As a Cybersecurity Analyst, staying ahead of the ever-evolving threat landscape is a non-negotiable part of the job. But in a fast-paced environment, manually looking through multiple sources for the latest cybersecurity news can be inefficient and unsustainable. That’s what sparked the idea for the “Threat Intel Automation” project—an initiative to automate the entire process of gathering, summarizing, and delivering daily cybersecurity updates to our team via Slack and Gmail. As a SIEM (Security Information and Event Management) tool-based team, the detection team requires updates on the latest CVEs and cybersecurity news, and this project ensures to:
- Deliver a 5–10 minute cybersecurity bulletin to enhance team-wide awareness and security education by explaining one new attack campaign and CVEs daily.
- Keep focus on how the attack campaign unfolds step-by-step, identifying attacker methods.
- Track evolving threat methodologies and continuously document the procedures to build a comprehensive understanding across the team.
The Launch: Automating with n8n
The first step was identifying a tool that could handle complex workflow automation without building from scratch. I chose n8n, an automation platform known for its versatility and ease of use. It offered just the right balance between a user-friendly interface and deep customization, allowing me to quickly start designing a workflow without writing endless lines of code.
The core idea was to create a daily routine that fetches the latest cybersecurity news, filters it, summarizes it, and then delivers it straight to our team.
Building the Threat Intel Pipeline
I started the threat intel automation project by sourcing RSS feeds from top cybersecurity news platforms—including The Hacker News, BleepingComputer, unit42 (part of Palo Alto), Splunk, and ThreatPost. Why these sources – These sources provide the latest and most relevant cybersecurity news, which includes a proper mixture of technical and general cybersecurity topics. I configured n8n to pull these feeds and merge them into a unified stream of daily news.
Next came the challenge of sorting and selecting relevant updates. I built logic into the workflow to filter duplicates and old news, ensuring that only fresh, high-impact cybersecurity news was delivered. This task took some effort to create a few test workflows and try out multiple scenarios, which gave the results as per the requirements.

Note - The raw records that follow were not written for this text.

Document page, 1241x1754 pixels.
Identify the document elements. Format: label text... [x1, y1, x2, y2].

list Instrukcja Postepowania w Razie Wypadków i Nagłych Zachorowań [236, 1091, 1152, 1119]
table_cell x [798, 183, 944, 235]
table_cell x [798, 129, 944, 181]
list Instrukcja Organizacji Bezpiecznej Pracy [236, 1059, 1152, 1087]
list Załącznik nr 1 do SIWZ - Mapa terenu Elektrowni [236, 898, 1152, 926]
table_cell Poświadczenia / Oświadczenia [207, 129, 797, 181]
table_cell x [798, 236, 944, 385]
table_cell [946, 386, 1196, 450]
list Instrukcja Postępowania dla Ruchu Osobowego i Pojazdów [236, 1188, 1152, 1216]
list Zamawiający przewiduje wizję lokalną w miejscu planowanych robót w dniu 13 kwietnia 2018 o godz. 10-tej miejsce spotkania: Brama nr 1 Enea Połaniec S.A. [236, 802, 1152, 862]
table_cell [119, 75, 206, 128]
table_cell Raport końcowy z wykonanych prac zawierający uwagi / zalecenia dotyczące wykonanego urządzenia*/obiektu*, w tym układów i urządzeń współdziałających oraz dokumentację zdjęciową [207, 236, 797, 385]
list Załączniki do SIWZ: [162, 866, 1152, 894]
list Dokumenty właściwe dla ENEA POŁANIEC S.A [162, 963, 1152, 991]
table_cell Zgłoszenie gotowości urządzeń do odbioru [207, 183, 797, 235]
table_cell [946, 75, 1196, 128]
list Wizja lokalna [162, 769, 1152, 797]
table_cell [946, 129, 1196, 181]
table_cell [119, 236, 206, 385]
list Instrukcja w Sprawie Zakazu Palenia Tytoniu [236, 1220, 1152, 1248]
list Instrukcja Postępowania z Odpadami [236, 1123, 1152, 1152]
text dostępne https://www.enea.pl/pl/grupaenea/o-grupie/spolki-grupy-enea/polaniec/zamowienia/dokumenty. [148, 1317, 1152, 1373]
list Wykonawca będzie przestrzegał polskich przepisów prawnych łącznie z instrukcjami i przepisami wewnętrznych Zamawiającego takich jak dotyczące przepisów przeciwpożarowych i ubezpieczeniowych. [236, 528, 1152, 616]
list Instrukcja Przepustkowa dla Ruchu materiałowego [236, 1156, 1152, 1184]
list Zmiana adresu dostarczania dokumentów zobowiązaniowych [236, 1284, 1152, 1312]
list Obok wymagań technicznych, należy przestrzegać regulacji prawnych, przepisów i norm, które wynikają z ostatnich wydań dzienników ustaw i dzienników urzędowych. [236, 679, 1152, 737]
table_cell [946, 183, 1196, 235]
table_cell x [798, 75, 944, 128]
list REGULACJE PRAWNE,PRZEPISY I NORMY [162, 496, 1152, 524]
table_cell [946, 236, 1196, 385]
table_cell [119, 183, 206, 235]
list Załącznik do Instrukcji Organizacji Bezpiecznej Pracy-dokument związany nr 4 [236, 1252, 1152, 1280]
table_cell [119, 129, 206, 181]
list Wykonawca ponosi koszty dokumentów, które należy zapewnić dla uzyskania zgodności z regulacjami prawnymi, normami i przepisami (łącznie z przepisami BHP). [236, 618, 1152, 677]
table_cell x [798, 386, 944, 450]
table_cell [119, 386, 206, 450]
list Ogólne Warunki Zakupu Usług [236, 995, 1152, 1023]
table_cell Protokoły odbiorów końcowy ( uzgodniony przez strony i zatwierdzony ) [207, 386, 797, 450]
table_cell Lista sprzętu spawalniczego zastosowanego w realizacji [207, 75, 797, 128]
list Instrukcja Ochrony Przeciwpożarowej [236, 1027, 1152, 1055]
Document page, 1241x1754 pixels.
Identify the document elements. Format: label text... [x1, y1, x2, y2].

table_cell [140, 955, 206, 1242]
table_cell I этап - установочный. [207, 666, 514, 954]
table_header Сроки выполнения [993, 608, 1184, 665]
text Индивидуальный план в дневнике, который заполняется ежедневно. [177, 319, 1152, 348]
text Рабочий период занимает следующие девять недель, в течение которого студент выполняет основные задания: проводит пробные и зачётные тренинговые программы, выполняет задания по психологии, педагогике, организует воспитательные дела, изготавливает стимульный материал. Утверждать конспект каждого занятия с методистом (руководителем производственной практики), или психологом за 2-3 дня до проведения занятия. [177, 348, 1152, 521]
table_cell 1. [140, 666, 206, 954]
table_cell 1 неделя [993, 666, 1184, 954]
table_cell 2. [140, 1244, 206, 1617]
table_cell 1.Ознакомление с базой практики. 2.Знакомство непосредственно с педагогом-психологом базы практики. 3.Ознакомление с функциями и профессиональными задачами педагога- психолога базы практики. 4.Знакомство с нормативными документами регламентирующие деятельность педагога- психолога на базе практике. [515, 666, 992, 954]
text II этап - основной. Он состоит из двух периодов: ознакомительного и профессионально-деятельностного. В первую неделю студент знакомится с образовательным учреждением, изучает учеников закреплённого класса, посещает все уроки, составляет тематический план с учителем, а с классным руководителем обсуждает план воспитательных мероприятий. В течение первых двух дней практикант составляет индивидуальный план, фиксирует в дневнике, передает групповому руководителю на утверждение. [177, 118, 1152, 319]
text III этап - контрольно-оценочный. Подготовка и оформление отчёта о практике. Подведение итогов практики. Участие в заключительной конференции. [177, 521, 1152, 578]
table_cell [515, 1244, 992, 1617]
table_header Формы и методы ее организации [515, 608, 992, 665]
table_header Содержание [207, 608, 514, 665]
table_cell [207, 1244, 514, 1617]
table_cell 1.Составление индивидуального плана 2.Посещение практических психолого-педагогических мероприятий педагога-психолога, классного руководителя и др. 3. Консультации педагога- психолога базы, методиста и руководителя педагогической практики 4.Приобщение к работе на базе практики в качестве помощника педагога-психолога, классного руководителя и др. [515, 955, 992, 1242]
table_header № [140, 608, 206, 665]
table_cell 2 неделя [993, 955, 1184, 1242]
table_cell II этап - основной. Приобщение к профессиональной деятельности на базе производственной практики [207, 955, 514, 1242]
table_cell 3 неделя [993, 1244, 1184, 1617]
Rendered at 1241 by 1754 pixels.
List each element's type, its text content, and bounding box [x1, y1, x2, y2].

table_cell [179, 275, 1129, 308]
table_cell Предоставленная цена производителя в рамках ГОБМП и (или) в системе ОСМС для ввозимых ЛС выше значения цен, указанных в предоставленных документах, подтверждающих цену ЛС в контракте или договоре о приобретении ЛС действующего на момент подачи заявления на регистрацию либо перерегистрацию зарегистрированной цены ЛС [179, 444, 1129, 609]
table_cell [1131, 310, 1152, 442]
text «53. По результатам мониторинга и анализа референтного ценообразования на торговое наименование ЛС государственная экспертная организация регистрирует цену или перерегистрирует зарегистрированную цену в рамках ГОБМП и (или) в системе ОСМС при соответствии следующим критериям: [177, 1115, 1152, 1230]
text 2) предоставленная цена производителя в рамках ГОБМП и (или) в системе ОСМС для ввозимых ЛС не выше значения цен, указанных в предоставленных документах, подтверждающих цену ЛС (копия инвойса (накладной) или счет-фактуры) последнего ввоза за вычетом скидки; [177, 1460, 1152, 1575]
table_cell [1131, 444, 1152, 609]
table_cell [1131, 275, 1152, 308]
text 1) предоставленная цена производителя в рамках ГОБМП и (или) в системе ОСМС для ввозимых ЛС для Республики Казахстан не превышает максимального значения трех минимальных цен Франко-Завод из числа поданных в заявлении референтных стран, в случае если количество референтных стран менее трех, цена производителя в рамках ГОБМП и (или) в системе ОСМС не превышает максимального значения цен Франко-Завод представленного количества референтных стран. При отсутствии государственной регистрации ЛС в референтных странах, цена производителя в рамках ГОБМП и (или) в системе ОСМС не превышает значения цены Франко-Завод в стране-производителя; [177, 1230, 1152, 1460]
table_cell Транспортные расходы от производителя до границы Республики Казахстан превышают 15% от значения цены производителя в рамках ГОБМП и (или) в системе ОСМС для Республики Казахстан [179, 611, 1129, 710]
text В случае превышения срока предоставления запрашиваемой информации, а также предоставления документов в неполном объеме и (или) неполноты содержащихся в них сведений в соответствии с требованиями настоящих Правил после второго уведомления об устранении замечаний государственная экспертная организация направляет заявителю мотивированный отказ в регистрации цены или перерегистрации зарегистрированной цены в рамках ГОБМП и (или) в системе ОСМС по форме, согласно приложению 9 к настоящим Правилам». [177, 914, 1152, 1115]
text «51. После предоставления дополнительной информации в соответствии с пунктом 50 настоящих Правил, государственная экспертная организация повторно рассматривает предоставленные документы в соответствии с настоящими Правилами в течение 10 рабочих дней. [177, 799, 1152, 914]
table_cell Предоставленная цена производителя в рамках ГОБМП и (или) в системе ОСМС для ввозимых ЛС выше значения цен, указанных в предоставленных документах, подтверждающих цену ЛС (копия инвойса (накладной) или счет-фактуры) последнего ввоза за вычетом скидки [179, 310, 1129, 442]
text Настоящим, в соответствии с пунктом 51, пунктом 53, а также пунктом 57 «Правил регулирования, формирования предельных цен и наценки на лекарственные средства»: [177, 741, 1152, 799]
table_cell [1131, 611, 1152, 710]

Once the filtering was in place, the articles were passed through OpenAI’s chat model for summarization. This AI-powered summarization was a game-changer; instead of bombarding the team with full-length articles, we now had clear, concise, and context-rich summaries, making it easier for everyone, technical or not, to stay informed. Finally, the summarized output was sent directly to Slack and user Gmail accounts, keeping threat intelligence both timely and accessible.
Threat Intel Workflow (automated with n8n)
This project deepened my understanding of automation tools, workflow logic, and third-party API integration. More importantly, it taught me how to approach problems from a productivity and usability perspective—how to turn a repetitive task into a fully automated, value-driven process.I also got firsthand experience in working with AI-powered tools for summarization, learning how to prompt effectively and control the output for clarity and relevance.
The Threat Intel Automation project wasn’t just about building a workflow—it was about empowering the team with timely, relevant information in a format they could actually use. In a world where time and clarity are everything, automating threat intel delivery has proven to be a small investment with massive returns. This journey not only boosted our operational efficiency but also strengthened our collective situational awareness—something every cybersecurity team can benefit from. For other verticals and teams in the organization, a daily 15-minute briefing of this summarized news in the form of a podcast helped us to enhance organization-wide awareness as well.